[[ Records for the exercise, beginning ]]
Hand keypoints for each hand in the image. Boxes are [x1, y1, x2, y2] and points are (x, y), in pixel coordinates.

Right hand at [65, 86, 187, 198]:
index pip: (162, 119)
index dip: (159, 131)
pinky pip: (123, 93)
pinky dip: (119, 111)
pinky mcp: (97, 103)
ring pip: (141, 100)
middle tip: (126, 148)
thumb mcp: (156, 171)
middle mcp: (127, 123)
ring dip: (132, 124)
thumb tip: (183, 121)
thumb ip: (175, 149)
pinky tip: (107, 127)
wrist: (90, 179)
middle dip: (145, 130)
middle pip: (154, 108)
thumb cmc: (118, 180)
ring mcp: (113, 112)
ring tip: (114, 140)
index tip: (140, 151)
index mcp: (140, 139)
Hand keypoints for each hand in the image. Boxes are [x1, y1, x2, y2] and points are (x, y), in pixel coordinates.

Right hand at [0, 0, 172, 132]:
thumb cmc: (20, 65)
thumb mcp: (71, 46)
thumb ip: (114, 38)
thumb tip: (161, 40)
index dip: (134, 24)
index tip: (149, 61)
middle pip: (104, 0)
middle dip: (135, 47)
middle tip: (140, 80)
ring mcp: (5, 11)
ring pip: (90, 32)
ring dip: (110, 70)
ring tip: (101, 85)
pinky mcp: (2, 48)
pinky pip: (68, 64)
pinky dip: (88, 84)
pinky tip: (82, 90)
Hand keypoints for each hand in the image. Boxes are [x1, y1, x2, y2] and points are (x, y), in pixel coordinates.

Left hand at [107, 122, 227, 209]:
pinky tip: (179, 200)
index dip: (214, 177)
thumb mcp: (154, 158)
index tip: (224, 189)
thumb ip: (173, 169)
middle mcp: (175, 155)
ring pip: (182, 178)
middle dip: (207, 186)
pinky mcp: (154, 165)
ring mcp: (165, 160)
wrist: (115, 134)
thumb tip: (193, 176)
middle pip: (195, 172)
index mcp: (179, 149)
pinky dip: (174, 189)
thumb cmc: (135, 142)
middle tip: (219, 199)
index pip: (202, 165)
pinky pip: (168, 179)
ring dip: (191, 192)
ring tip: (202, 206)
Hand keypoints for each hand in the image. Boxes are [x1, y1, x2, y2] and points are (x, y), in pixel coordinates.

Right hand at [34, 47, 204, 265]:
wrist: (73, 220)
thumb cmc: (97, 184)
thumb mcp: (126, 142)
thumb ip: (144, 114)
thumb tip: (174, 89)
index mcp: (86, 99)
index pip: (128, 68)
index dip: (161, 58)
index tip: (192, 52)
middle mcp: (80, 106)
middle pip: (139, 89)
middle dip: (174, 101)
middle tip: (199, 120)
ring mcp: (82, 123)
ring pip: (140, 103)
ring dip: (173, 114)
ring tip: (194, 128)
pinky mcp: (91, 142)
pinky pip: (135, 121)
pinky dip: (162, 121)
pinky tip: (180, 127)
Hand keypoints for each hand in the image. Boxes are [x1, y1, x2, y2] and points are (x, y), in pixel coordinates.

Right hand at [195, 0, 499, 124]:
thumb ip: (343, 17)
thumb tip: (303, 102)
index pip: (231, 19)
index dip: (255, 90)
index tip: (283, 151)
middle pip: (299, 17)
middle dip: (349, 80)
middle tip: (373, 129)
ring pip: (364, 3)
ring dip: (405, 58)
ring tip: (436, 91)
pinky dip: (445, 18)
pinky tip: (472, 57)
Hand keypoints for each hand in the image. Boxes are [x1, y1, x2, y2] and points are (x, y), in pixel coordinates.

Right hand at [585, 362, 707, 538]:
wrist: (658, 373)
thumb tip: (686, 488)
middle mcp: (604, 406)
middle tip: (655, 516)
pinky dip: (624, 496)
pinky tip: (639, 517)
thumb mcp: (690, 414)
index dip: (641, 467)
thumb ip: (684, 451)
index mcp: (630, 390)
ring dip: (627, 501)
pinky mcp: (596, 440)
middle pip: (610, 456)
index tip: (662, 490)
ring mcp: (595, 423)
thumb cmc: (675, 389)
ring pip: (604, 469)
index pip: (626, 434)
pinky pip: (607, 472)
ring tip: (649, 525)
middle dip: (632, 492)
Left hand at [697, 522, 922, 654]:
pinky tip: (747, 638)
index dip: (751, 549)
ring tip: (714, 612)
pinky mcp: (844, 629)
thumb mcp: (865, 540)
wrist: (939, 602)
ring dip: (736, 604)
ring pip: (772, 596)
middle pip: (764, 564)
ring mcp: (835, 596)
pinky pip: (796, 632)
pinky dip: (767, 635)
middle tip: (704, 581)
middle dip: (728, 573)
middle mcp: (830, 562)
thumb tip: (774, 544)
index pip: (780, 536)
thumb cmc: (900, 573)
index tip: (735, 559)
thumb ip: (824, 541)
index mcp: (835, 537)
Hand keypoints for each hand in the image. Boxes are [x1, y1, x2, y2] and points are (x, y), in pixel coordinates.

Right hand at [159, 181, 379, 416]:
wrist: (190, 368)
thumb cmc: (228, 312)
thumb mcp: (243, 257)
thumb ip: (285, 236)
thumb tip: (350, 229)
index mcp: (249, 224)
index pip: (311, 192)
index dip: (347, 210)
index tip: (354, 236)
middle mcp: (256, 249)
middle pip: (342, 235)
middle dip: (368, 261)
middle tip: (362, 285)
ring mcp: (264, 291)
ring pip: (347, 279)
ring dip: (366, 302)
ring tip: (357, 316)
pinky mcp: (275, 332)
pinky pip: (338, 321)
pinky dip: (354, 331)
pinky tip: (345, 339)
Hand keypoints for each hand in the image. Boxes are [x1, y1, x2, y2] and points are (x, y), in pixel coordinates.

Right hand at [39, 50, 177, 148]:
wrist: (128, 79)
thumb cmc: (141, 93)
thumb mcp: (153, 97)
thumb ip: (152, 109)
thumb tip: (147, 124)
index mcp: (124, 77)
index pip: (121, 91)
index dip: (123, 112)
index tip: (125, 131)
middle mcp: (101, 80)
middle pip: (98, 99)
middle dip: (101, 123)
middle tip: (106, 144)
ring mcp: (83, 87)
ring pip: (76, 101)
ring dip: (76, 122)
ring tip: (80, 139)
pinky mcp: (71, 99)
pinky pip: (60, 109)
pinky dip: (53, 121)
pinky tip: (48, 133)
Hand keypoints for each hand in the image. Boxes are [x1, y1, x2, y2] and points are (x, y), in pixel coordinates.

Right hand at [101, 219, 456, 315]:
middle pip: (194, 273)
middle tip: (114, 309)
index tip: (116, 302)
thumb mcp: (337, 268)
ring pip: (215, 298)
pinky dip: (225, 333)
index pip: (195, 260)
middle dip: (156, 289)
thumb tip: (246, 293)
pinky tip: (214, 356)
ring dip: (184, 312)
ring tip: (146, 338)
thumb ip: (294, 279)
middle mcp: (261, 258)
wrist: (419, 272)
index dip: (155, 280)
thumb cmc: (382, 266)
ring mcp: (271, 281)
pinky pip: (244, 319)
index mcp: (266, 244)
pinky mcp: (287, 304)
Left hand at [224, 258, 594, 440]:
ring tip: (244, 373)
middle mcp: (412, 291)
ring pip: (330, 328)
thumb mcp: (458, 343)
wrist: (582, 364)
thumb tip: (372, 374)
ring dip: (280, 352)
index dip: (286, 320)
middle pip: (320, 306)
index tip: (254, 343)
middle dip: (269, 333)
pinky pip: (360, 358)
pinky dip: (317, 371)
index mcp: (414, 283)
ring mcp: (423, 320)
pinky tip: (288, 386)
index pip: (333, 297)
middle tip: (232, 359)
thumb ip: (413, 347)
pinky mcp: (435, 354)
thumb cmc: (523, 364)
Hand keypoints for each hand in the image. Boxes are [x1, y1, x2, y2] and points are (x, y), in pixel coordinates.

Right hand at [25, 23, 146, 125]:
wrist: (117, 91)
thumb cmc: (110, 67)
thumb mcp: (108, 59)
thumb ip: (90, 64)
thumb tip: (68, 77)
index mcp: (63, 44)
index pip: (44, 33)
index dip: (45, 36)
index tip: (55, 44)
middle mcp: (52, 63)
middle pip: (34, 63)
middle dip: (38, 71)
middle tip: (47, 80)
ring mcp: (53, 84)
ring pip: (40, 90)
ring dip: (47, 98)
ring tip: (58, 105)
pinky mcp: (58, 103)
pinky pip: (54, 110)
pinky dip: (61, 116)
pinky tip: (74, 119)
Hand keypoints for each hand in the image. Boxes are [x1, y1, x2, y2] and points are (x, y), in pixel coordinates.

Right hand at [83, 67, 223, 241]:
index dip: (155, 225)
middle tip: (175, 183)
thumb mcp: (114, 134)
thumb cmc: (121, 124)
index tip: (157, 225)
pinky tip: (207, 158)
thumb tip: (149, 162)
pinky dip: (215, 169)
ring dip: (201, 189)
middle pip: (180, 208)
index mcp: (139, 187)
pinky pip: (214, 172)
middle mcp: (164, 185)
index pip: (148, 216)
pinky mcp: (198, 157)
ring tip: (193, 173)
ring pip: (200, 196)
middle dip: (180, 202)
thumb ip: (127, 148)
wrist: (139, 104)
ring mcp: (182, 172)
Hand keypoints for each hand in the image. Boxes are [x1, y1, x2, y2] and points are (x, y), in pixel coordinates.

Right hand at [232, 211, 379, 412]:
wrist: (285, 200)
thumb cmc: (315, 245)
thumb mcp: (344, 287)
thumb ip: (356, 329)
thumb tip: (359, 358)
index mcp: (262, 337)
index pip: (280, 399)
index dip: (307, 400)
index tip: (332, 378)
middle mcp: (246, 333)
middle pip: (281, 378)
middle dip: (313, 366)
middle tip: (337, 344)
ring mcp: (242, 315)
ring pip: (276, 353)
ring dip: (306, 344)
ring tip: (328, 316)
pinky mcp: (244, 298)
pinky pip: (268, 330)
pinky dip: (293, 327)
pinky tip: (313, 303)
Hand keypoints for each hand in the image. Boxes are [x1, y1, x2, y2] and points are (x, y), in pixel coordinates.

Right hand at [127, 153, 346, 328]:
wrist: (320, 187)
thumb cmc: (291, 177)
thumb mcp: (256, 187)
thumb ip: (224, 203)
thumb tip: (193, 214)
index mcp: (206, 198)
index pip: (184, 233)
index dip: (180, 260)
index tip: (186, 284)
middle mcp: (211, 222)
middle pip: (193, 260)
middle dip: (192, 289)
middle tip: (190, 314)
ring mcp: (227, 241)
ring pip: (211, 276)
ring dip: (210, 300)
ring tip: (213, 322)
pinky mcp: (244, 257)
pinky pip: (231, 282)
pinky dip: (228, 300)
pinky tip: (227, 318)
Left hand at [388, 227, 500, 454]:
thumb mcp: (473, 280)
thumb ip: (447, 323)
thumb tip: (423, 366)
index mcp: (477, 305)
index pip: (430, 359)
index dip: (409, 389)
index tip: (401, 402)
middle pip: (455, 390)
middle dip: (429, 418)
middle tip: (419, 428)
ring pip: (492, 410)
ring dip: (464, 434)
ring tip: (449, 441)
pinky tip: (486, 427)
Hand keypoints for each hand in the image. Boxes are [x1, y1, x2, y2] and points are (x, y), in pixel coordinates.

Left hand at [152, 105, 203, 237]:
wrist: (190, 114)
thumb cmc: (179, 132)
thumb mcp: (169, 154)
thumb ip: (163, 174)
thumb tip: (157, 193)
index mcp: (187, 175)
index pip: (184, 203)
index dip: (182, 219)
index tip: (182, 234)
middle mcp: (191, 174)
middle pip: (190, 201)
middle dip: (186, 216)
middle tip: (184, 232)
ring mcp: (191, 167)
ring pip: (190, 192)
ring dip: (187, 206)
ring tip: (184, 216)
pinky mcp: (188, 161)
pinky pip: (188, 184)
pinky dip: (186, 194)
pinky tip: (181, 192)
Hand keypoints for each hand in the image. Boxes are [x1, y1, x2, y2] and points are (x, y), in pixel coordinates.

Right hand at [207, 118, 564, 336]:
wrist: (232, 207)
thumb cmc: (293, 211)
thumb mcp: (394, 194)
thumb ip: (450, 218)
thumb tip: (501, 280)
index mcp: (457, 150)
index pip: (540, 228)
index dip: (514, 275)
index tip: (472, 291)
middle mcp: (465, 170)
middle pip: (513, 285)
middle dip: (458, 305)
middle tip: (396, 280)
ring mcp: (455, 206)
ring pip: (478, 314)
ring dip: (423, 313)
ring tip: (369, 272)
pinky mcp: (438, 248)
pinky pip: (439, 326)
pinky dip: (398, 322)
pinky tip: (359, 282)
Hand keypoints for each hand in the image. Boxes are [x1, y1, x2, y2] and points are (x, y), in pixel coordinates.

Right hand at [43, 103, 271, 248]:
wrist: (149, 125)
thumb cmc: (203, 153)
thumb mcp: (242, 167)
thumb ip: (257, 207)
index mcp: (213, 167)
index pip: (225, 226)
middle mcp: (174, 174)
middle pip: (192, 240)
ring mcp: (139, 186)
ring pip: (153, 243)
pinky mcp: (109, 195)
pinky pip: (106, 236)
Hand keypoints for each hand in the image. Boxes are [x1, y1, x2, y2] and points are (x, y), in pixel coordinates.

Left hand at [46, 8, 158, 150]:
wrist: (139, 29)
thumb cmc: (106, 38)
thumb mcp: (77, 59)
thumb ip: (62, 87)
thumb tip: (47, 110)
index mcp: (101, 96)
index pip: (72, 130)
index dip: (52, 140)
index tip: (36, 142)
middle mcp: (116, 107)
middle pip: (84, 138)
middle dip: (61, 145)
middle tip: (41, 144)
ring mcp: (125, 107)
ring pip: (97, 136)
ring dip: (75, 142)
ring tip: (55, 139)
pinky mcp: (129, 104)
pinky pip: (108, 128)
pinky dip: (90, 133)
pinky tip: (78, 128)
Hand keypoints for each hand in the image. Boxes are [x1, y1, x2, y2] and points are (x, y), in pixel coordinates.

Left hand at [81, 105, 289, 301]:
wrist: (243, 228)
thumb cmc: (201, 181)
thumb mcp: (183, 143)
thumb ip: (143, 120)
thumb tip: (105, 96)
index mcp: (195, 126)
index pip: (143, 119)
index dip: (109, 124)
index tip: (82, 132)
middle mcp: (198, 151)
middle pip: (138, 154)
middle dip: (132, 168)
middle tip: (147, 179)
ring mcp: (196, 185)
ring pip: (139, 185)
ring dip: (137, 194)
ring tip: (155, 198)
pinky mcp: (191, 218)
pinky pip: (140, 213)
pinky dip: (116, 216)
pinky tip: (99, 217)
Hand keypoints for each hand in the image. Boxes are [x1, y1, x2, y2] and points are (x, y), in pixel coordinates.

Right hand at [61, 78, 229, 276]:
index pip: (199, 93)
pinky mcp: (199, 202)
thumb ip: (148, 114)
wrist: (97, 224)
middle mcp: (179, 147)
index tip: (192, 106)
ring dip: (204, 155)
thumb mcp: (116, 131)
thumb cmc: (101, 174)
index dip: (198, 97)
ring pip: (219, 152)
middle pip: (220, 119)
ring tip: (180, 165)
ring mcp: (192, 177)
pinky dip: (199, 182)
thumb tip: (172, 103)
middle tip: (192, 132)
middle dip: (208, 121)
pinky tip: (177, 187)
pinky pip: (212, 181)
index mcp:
[[ Records for the exercise, end ]]
### How to complete this task
From the entries, count the lines that hold the string "Left". Nothing but the number is needed.

### Task output
7